● **Entries supplied**:
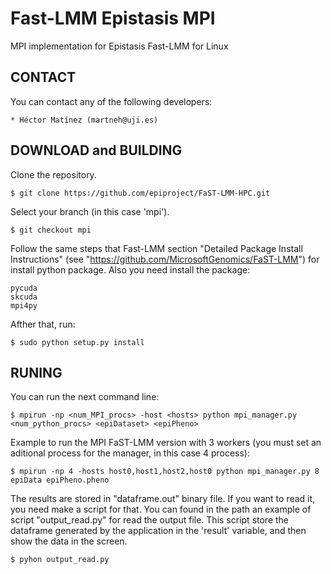 # Fast-LMM Epistasis MPI

MPI implementation for Epistasis Fast-LMM for Linux

CONTACT
-------
  You can contact any of the following developers:

    * Héctor Matínez (martneh@uji.es)

DOWNLOAD and BUILDING
---------------------
  Clone the repository.
  
    $ git clone https://github.com/epiproject/FaST-LMM-HPC.git

  Select your branch (in this case 'mpi').  

    $ git checkout mpi

  Follow the same steps that Fast-LMM section "Detailed Package Install Instructions" (see "https://github.com/MicrosoftGenomics/FaST-LMM") for install python package.
  Also you need install the package:

    pycuda
    skcuda
    mpi4py    

  Afther that, run:

    $ sudo python setup.py install

RUNING
-------
  You can run the next command line:
 
    $ mpirun -np <num_MPI_procs> -host <hosts> python mpi_manager.py <num_python_procs> <epiDataset> <epiPheno>
 	
  Example to run the MPI FaST-LMM version with 3 workers (you must set an aditional process for the manager, in this case 4 process): 

    $ mpirun -np 4 -hosts host0,host1,host2,host0 python mpi_manager.py 8 epiData epiPheno.pheno

  The results are stored in "dataframe.out" binary file. If you want to read it, you need make a script for that.
  You can found in the path an example of script "output_read.py" for read the output file. This script store the dataframe generated by the application
  in the 'result' variable, and then show the data in the screen.

    $ pyhon output_read.py
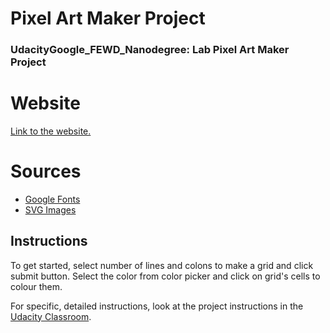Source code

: # Pixel Art Maker Project
### UdacityGoogle_FEWD_Nanodegree: Lab Pixel Art Maker Project
# Website
[Link to the website.](https://vladmoisei.github.io/Pixel-Art-Maker/)
# Sources
* [Google Fonts](https://fonts.google.com/)
* [SVG Images](https://worldvectorlogo.com/)


## Instructions

To get started, select number of lines and colons to make a grid and click submit button.
Select the color from color picker and click on grid's cells to colour them.

For specific, detailed instructions, look at the project instructions in the [Udacity Classroom](https://classroom.udacity.com/me).
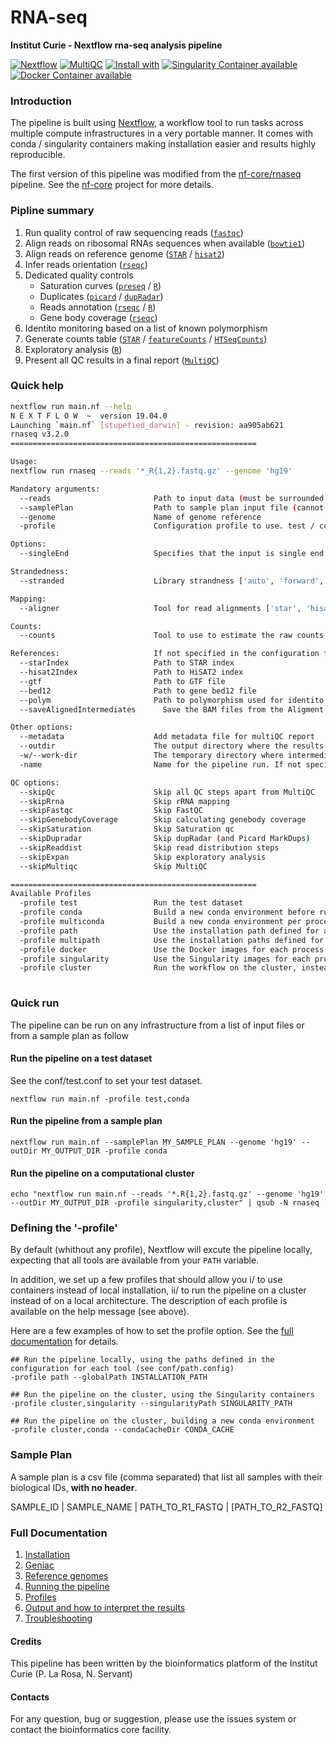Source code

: # RNA-seq 

**Institut Curie - Nextflow rna-seq analysis pipeline**

[![Nextflow](https://img.shields.io/badge/nextflow-%E2%89%A50.32.0-brightgreen.svg)](https://www.nextflow.io/)
[![MultiQC](https://img.shields.io/badge/MultiQC-1.10-blue.svg)](https://multiqc.info/)
[![Install with](https://anaconda.org/anaconda/conda-build/badges/installer/conda.svg)](https://conda.anaconda.org/anaconda)
[![Singularity Container available](https://img.shields.io/badge/singularity-available-7E4C74.svg)](https://singularity.lbl.gov/)
[![Docker Container available](https://img.shields.io/badge/docker-available-003399.svg)](https://www.docker.com/)

### Introduction

The pipeline is built using [Nextflow](https://www.nextflow.io), a workflow tool to run tasks across multiple compute infrastructures in a very portable manner. 
It comes with conda / singularity containers making installation easier and results highly reproducible.

The first version of this pipeline was modified from the [nf-core/rnaseq](https://github.com/nf-core/rnaseq) pipeline. 
See the [nf-core](https://nf-co.re/) project for more details.

### Pipline summary

1. Run quality control of raw sequencing reads ([`fastqc`](https://www.bioinformatics.babraham.ac.uk/projects/fastqc/))
2. Align reads on ribosomal RNAs sequences when available ([`bowtie1`](http://bowtie-bio.sourceforge.net/index.shtml))
3. Align reads on reference genome ([`STAR`](https://github.com/alexdobin/STAR) / [`hisat2`](http://ccb.jhu.edu/software/hisat2/index.shtml))
4. Infer reads orientation ([`rseqc`](http://rseqc.sourceforge.net/))
5. Dedicated quality controls
    - Saturation curves ([`preseq`](http://smithlabresearch.org/software/preseq/) / [`R`](https://www.r-project.org/))
    - Duplicates ([`picard`](https://broadinstitute.github.io/picard/) / [`dupRadar`](https://bioconductor.org/packages/release/bioc/html/dupRadar.html))
    - Reads annotation ([`rseqc`](http://rseqc.sourceforge.net/) / [`R`](https://www.r-project.org/))
    - Gene body coverage ([`rseqc`](http://rseqc.sourceforge.net/))
6. Identito monitoring based on a list of known polymorphism
7. Generate counts table ([`STAR`](https://github.com/alexdobin/STAR) / [`featureCounts`](http://bioinf.wehi.edu.au/featureCounts/) / [`HTSeqCounts`](https://htseq.readthedocs.io/en/release_0.11.1/count.html))
8. Exploratory analysis ([`R`](https://www.r-project.org/))
9. Present all QC results in a final report ([`MultiQC`](http://multiqc.info/))

### Quick help

```bash
nextflow run main.nf --help
N E X T F L O W  ~  version 19.04.0
Launching `main.nf` [stupefied_darwin] - revision: aa905ab621
rnaseq v3.2.0
=======================================================

Usage:
nextflow run rnaseq --reads '*_R{1,2}.fastq.gz' --genome 'hg19' 

Mandatory arguments:
  --reads                       Path to input data (must be surrounded with quotes)
  --samplePlan                  Path to sample plan input file (cannot be used with --reads)
  --genome                      Name of genome reference
  -profile                      Configuration profile to use. test / conda / toolsPath / singularity / cluster

Options:
  --singleEnd                   Specifies that the input is single end reads

Strandedness:
  --stranded                    Library strandness ['auto', 'forward', 'reverse', 'no']. Default: 'auto'

Mapping:
  --aligner                     Tool for read alignments ['star', 'hisat2', 'tophat2']. Default: 'star'

Counts:
  --counts                      Tool to use to estimate the raw counts per gene ['star', 'featureCounts', 'HTseqCounts']. Default: 'star'

References:                     If not specified in the configuration file or you wish to overwrite any of the references.
  --starIndex                   Path to STAR index
  --hisat2Index                 Path to HiSAT2 index
  --gtf                         Path to GTF file
  --bed12                       Path to gene bed12 file
  --polym                       Path to polymorphism used for identito monitoring (BED format) 
  --saveAlignedIntermediates      Save the BAM files from the Aligment step  - not done by default

Other options:
  --metadata                    Add metadata file for multiQC report
  --outdir                      The output directory where the results will be saved
  -w/--work-dir                 The temporary directory where intermediate data will be saved
  -name                         Name for the pipeline run. If not specified, Nextflow will automatically generate a random mnemonic.

QC options:
  --skipQc                      Skip all QC steps apart from MultiQC
  --skipRrna                    Skip rRNA mapping
  --skipFastqc                  Skip FastQC
  --skipGenebodyCoverage        Skip calculating genebody coverage 
  --skipSaturation              Skip Saturation qc
  --skipDupradar                Skip dupRadar (and Picard MarkDups)
  --skipReaddist                Skip read distribution steps
  --skipExpan                   Skip exploratory analysis
  --skipMultiqc                 Skip MultiQC

=======================================================
Available Profiles
  -profile test                 Run the test dataset
  -profile conda                Build a new conda environment before running the pipeline. Use `--condaCacheDir` to define the conda cache path
  -profile multiconda           Build a new conda environment per process before running the pipeline. Use `--condaCacheDir` to define the conda cache path
  -profile path                 Use the installation path defined for all tools. Use `--globalPath` to define the insallation path
  -profile multipath            Use the installation paths defined for each tool. Use `--globalPath` to define the insallation path
  -profile docker               Use the Docker images for each process
  -profile singularity          Use the Singularity images for each process. Use `--singularityPath` to define the insallation path
  -profile cluster              Run the workflow on the cluster, instead of locally
						  
```

### Quick run

The pipeline can be run on any infrastructure from a list of input files or from a sample plan as follow

#### Run the pipeline on a test dataset
See the conf/test.conf to set your test dataset.

```
nextflow run main.nf -profile test,conda
```

#### Run the pipeline from a sample plan

```
nextflow run main.nf --samplePlan MY_SAMPLE_PLAN --genome 'hg19' --outDir MY_OUTPUT_DIR -profile conda
```

#### Run the pipeline on a computational cluster

```
echo "nextflow run main.nf --reads '*.R{1,2}.fastq.gz' --genome 'hg19' --outDir MY_OUTPUT_DIR -profile singularity,cluster" | qsub -N rnaseq
```

### Defining the '-profile'

By default (whithout any profile), Nextflow will excute the pipeline locally, expecting that all tools are available from your `PATH` variable.

In addition, we set up a few profiles that should allow you i/ to use containers instead of local installation, ii/ to run the pipeline on a cluster instead of on a local architecture.
The description of each profile is available on the help message (see above).

Here are a few examples of how to set the profile option. See the [full documentation](docs/profiles) for details.

```
## Run the pipeline locally, using the paths defined in the configuration for each tool (see conf/path.config)
-profile path --globalPath INSTALLATION_PATH 

## Run the pipeline on the cluster, using the Singularity containers
-profile cluster,singularity --singularityPath SINGULARITY_PATH 

## Run the pipeline on the cluster, building a new conda environment
-profile cluster,conda --condaCacheDir CONDA_CACHE 
```

### Sample Plan

A sample plan is a csv file (comma separated) that list all samples with their biological IDs, **with no header**.


SAMPLE_ID | SAMPLE_NAME | PATH_TO_R1_FASTQ | [PATH_TO_R2_FASTQ]

### Full Documentation

1. [Installation](docs/installation.md)
2. [Geniac](docs/geniac.md)
3. [Reference genomes](docs/referenceGenomes.md)
4. [Running the pipeline](docs/usage.md)
5. [Profiles](docs/profiles.md)
6. [Output and how to interpret the results](docs/output.md)
7. [Troubleshooting](docs/troubleshooting.md)

#### Credits

This pipeline has been written by the bioinformatics platform of the Institut Curie (P. La Rosa, N. Servant)

#### Contacts

For any question, bug or suggestion, please use the issues system or contact the bioinformatics core facility.

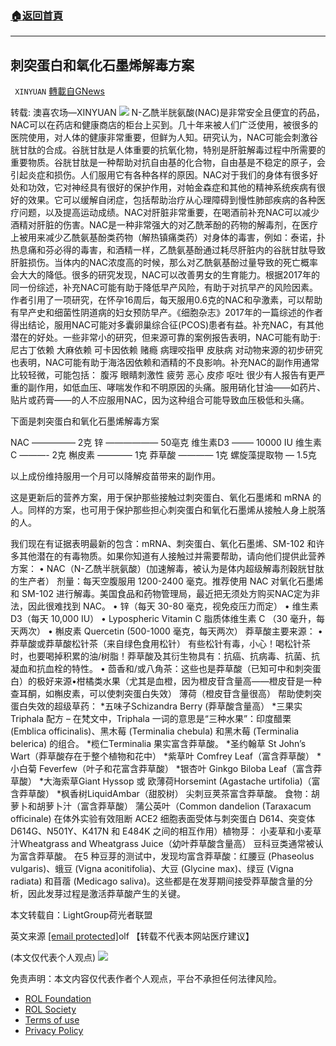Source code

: ###  [:house:返回首頁](https://github.com/ourhimalayas/txt)
---


## 刺突蛋白和氧化石墨烯解毒方案
` XINYUAN` [轉載自GNews](https://gnews.org/zh-hans/2133608/)

转载: 澳喜农场—XINYUAN
![](https://assets.gnews.org/wp-content/uploads/2022/03/800px-R-N-Acetylcysteine_Structural_Formulae.png)
N-乙酰半胱氨酸(NAC)是非常安全且便宜的药品，NAC可以在药店和健康商店的柜台上买到。几十年来被人们广泛使用，被很多的医院使用，对人体的健康非常重要，但鲜为人知。研究认为，NAC可能会刺激谷胱甘肽的合成。谷胱甘肽是人体重要的抗氧化物，特别是肝脏解毒过程中所需要的重要物质。谷胱甘肽是一种帮助对抗自由基的化合物，自由基是不稳定的原子，会引起炎症和损伤。人们服用它有各种各样的原因。NAC对于我们的身体有很多好处和功效，它对神经具有很好的保护作用，对帕金森症和其他的精神系统疾病有很好的效果。它可以缓解自闭症，包括帮助治疗从心理障碍到慢性肺部疾病的各种医疗问题，以及提高运动成绩。NAC对肝脏非常重要，在喝酒前补充NAC可以减少酒精对肝脏的伤害。NAC是一种非常强大的对乙酰苯酚的药物的解毒剂，在医疗上被用来减少乙酰氨基酚类药物（解热镇痛类药）对身体的毒害，例如：泰诺，扑热息痛和芬必得的毒害，和酒精一样，乙酰氨基酚通过耗尽肝脏内的谷胱甘肽导致肝脏损伤。当体内的NAC浓度高的时候，那么对乙酰氨基酚过量导致的死亡概率会大大的降低。很多的研究发现，NAC可以改善男女的生育能力。根据2017年的同一份综述，补充NAC可能有助于降低早产风险，有助于对抗早产的风险因素。作者引用了一项研究，在怀孕16周后，每天服用0.6克的NAC和孕激素，可以帮助有早产史和细菌性阴道病的妇女预防早产。《细胞杂志》2017年的一篇综述的作者得出结论，服用NAC可能对多囊卵巢综合征(PCOS)患者有益。补充NAC，有其他潜在的好处。一些非常小的研究，但来源可靠的案例报告表明，NAC可能有助于:
尼古丁依赖
大麻依赖
可卡因依赖
赌瘾
病理咬指甲
皮肤病
对动物来源的初步研究也表明，NAC可能有助于海洛因依赖和酒精的不良影响。补充NAC的副作用通常比较轻微，可能包括：
腹泻
眼睛刺激性
疲劳
恶心
皮疹
呕吐
很少有人报告有更严重的副作用，如低血压、哮喘发作和不明原因的头痛。服用硝化甘油——如药片、贴片或药膏——的人不应服用NAC，因为这种组合可能导致血压极低和头痛。

下面是刺突蛋白和氧化石墨烯解毒方案

NAC ————— 2克
锌 —————— 50亳克
维生素D3 ——– 10000 IU
维生素C ———- 2克
槲皮素 ———— 1克
莽草酸 ———— 1克
螺旋藻提取物 — 1.5克

以上成份维持服用一个月可以降解疫苗带来的副作用。

这是更新后的营养方案，用于保护那些接触过刺突蛋白、氧化石墨烯和 mRNA 的人。同样的方案，也可用于保护那些担心刺突蛋白和氧化石墨烯从接触人身上脱落的人。

我们现在有证据表明最新的包含：mRNA、刺突蛋白、氧化石墨烯、SM-102 和许多其他潜在的有毒物质。如果你知道有人接触过并需要帮助，请向他们提供此营养方案：
• NAC（N-乙酰半胱氨酸）(加速解毒，被认为是体内超级解毒剂穀胱甘肽的生产者） 剂量：每天空腹服用 1200-2400 毫克。推荐使用 NAC 对氧化石墨烯和 SM-102 进行解毒。美国食品和药物管理局，最近把无须处方购买NAC定为非法，因此很难找到 NAC。
• 锌（每天 30-80 毫克，视免疫压力而定）
• 维生素 D3（每天 10,000 IU）
• Lypospheric Vitamin C 脂质体维生素 C （30 毫升，每天两次）
• 槲皮素 Quercetin (500-1000 毫克，每天两次）
莽草酸主要来源：
• 莽草酸或莽草酸松针茶（来自绿色食用松针） 有些松针有毒，小心！喝松针茶时，也要喝掉积累的油/树脂！莽草酸及其衍生物具有：抗癌、抗病毒、抗菌、抗凝血和抗血栓的特性。
• 茴香和/或八角茶：这些也是莽草酸（已知可中和刺突蛋白）的极好来源•柑橘类水果（尤其是血橙，因为橙皮苷含量高——橙皮苷是一种查耳酮，如槲皮素，可以使刺突蛋白失效）
薄荷（橙皮苷含量很高）
帮助使刺突蛋白失效的超级草药：
\*五味子Schizandra Berry (莽草酸含量高）
\*三果实Triphala 配方 – 在梵文中，Triphala 一词的意思是“三种水果”：印度醋栗 (Emblica officinalis)、黑木莓 (Terminalia chebula) 和黑木莓 (Terminalia belerica) 的组合。
\*榄仁Terminalia 果实富含莽草酸。
\*圣约翰草 St John’s Wart（莽草酸存在于整个植物和花中）
\*紫草叶 Comfrey Leaf（富含莽草酸）
\*小白菊 Feverfew（叶子和花富含莽草酸）
\*银杏叶 Ginkgo Biloba Leaf（富含莽草酸）
\*大海索草Giant Hyssop 或 欧薄荷Horsemint (Agastache urtifolia)（富含莽草酸）
\*枫香树LiquidAmbar（甜胶树） 尖刺豆荚茶富含莽草酸。
食物：胡萝卜和胡萝卜汁（富含莽草酸）
蒲公英叶（Common dandelion (Taraxacum officinale) 在体外实验有效阻断 ACE2 细胞表面受体与刺突蛋白 D614、突变体 D614G、N501Y、K417N 和 E484K 之间的相互作用）植物芽：
小麦草和小麦草汁Wheatgrass and Wheatgrass Juice（幼叶莽草酸含量高）
豆科豆类通常被认为富含莽草酸。
在5 种豆芽的测试中，发现均富含莽草酸：红腰豆 (Phaseolus vulgaris)、蛾豆 (Vigna aconitifolia)、大豆 (Glycine max)、绿豆 (Vigna radiata) 和苜蓿 (Medicago saliva)。这些都是在发芽期间接受莽草酸含量的分析，因此发芽过程是激活莽草酸产生的关键。

本文转载自：LightGroup荷光者联盟

英文来源 [\[email protected\]](/cdn-cgi/l/email-protection)olf 【转载不代表本网站医疗建议】

(本文仅代表个人观点)
![](https://assets.gnews.org/wp-content/uploads/2022/03/logo正版澳喜2-3.jpeg)
 

免责声明：本文内容仅代表作者个人观点，平台不承担任何法律风险。

- [ROL Foundation](https://rolfoundation.org/)
- [ROL Society](https://rolsociety.org/)
- [Terms of use](https://gnews.org/terms-of-use-3/)
- [Privacy Policy](https://gnews.org/privacy-policy/)
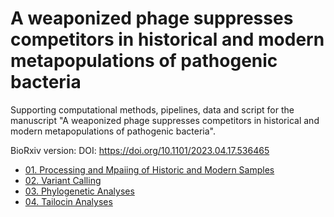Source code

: # A weaponized phage suppresses competitors in historical and modern metapopulations of pathogenic bacteria

Supporting computational methods, pipelines, data and script for the manuscript "A weaponized phage suppresses competitors in historical and modern metapopulations of pathogenic bacteria".  

BioRxiv version: DOI: https://doi.org/10.1101/2023.04.17.536465

* [01. Processing and Mpaiing of Historic and Modern Samples](/01_Processing_Mapping.md)
* [02. Variant Calling](/02_Variant_Calling.md)
* [03. Phylogenetic Analyses](/03_Phylogenetic_Analyses.md)
* [04. Tailocin Analyses](/04_Tailocin_Analyses.md)
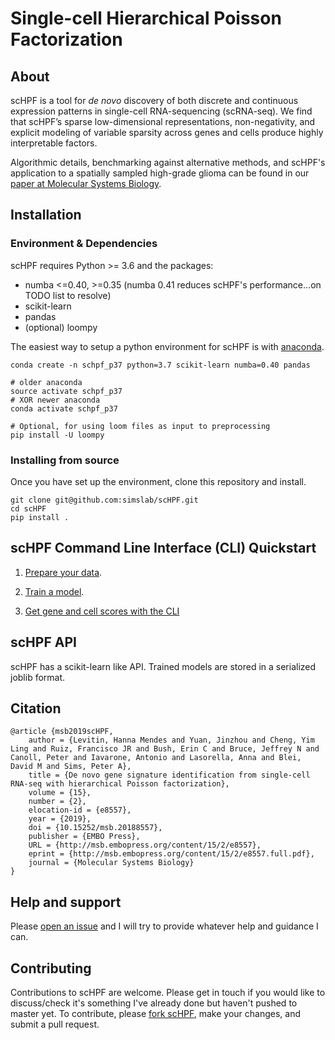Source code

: # Single-cell Hierarchical Poisson Factorization

## About
scHPF is a tool for _de novo_ discovery of both discrete and continuous expression patterns in single-cell RNA\-sequencing (scRNA-seq). We find that scHPF’s sparse low-dimensional representations, non-negativity, and explicit modeling of variable sparsity across genes and cells produce highly interpretable factors.

Algorithmic details, benchmarking against alternative methods, and scHPF's application to a spatially sampled high-grade glioma can be found in our [paper at Molecular Systems Biology](http://msb.embopress.org/content/15/2/e8557.full.pdf).

##  Installation
### Environment & Dependencies
scHPF requires Python >= 3.6 and the packages:
- numba <=0.40, >=0.35 (numba 0.41 reduces scHPF's performance...on TODO list to resolve)
- scikit-learn
- pandas
- (optional) loompy


The easiest way to setup a python environment for scHPF is with [anaconda](https://www.continuum.io/downloads).
```
conda create -n schpf_p37 python=3.7 scikit-learn numba=0.40 pandas

# older anaconda
source activate schpf_p37
# XOR newer anaconda
conda activate schpf_p37

# Optional, for using loom files as input to preprocessing
pip install -U loompy
```
### Installing from source
Once you have set up the environment, clone this repository and install.
```
git clone git@github.com:simslab/scHPF.git
cd scHPF
pip install .
```

## scHPF Command Line Interface (CLI) Quickstart

1. [Prepare your data](https://schpf.readthedocs.io/en/latest/prep-cli.html). 

2. [Train a model](https://schpf.readthedocs.io/en/latest/train-cli.html).

3. [Get gene and cell scores with the CLI](https://schpf.readthedocs.io/en/latest/score-cli.html)


## scHPF API

scHPF has a scikit-learn like API. Trained models are stored in a serialized
joblib format.


##  Citation

```
@article {msb2019scHPF,
	author = {Levitin, Hanna Mendes and Yuan, Jinzhou and Cheng, Yim Ling and Ruiz, Francisco JR and Bush, Erin C and Bruce, Jeffrey N and Canoll, Peter and Iavarone, Antonio and Lasorella, Anna and Blei, David M and Sims, Peter A},
	title = {De novo gene signature identification from single-cell RNA-seq with hierarchical Poisson factorization},
	volume = {15},
	number = {2},
	elocation-id = {e8557},
	year = {2019},
	doi = {10.15252/msb.20188557},
	publisher = {EMBO Press},
	URL = {http://msb.embopress.org/content/15/2/e8557},
	eprint = {http://msb.embopress.org/content/15/2/e8557.full.pdf},
	journal = {Molecular Systems Biology}
}
```

## Help and support
Please [open an issue](https://github.com/simslab/scHPF/issues/new) and I will try to provide whatever help and guidance I can.

## Contributing
Contributions to scHPF are welcome. Please get in touch if you would like to
discuss/check it's something I've already done but haven't pushed to master yet.
To contribute, please [fork
scHPF](https://github.com/simslab/scHPF/issues#fork-destination-box), make your
changes, and submit a pull request.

● **What this task involves**: Each line from the one containing "discuss/check it's something" through the last line of the entries is to be copied exactly, with no other lines added.

● **Expected answer**:
discuss/check it's something I've already done but haven't pushed to master yet.
To contribute, please [fork
scHPF](https://github.com/simslab/scHPF/issues#fork-destination-box), make your
changes, and submit a pull request.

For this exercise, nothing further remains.